Problem requirements: Render the material below as a JSON list of strings, one string per line and blank lines omitted, from the start of the material up to and including the line that contains "മരുഭൂമിക്കുനേരെ". Convert only those lines.

───

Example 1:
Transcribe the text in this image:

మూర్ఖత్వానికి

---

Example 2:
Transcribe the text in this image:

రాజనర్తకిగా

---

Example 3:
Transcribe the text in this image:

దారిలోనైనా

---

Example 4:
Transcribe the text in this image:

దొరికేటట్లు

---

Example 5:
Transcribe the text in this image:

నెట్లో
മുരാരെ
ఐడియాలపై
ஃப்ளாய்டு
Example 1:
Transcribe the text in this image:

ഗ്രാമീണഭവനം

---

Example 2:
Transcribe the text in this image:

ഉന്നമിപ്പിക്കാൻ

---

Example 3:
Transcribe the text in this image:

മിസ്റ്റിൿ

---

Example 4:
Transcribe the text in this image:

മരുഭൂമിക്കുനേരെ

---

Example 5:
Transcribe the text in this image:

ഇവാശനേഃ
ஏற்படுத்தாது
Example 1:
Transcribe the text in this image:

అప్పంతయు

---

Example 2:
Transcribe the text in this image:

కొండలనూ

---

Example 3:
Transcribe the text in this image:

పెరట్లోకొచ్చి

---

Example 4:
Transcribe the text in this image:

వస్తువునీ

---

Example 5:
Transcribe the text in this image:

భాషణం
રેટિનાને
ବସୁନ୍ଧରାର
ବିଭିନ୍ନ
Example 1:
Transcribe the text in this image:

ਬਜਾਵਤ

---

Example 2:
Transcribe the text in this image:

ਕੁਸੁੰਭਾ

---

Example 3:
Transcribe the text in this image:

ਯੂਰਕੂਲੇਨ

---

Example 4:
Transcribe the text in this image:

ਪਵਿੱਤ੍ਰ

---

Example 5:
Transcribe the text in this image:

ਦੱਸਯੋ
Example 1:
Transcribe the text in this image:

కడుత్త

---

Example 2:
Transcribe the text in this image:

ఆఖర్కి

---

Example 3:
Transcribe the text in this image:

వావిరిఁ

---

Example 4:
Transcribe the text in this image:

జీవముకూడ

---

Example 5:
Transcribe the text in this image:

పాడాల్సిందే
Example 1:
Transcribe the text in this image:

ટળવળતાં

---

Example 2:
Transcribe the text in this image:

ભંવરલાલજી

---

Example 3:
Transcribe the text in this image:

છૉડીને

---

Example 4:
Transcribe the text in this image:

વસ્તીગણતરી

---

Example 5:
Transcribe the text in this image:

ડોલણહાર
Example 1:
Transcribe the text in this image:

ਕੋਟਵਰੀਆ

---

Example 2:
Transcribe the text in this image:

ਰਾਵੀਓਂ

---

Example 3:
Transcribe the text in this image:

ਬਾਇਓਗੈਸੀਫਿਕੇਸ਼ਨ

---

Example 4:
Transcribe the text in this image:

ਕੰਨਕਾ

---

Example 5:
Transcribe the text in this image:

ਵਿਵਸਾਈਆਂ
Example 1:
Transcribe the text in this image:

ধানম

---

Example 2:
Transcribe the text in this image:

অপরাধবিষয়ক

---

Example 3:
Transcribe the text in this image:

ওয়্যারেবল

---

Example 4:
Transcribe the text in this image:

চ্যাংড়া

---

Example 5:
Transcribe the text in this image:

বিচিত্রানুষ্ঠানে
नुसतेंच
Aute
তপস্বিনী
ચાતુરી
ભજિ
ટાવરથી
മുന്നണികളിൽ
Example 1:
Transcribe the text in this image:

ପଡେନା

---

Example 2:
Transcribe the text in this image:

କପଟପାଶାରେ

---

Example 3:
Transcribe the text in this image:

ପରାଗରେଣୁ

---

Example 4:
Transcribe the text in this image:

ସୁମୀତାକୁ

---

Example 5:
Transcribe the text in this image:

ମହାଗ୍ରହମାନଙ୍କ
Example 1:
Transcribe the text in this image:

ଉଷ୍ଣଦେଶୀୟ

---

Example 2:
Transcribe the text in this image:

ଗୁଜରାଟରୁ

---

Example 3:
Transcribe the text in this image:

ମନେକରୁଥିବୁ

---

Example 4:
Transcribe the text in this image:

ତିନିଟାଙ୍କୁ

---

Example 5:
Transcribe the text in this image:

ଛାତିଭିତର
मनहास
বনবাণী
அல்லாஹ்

───

Task response:
[
  "Example 1:",
  "Transcribe the text in this image:",
  "మూర్ఖత్వానికి",
  "---",
  "Example 2:",
  "Transcribe the text in this image:",
  "రాజనర్తకిగా",
  "---",
  "Example 3:",
  "Transcribe the text in this image:",
  "దారిలోనైనా",
  "---",
  "Example 4:",
  "Transcribe the text in this image:",
  "దొరికేటట్లు",
  "---",
  "Example 5:",
  "Transcribe the text in this image:",
  "నెట్లో",
  "മുരാരെ",
  "ఐడియాలపై",
  "ஃப்ளாய்டு",
  "Example 1:",
  "Transcribe the text in this image:",
  "ഗ്രാമീണഭവനം",
  "---",
  "Example 2:",
  "Transcribe the text in this image:",
  "ഉന്നമിപ്പിക്കാൻ",
  "---",
  "Example 3:",
  "Transcribe the text in this image:",
  "മിസ്റ്റിൿ",
  "---",
  "Example 4:",
  "Transcribe the text in this image:",
  "മരുഭൂമിക്കുനേരെ"
]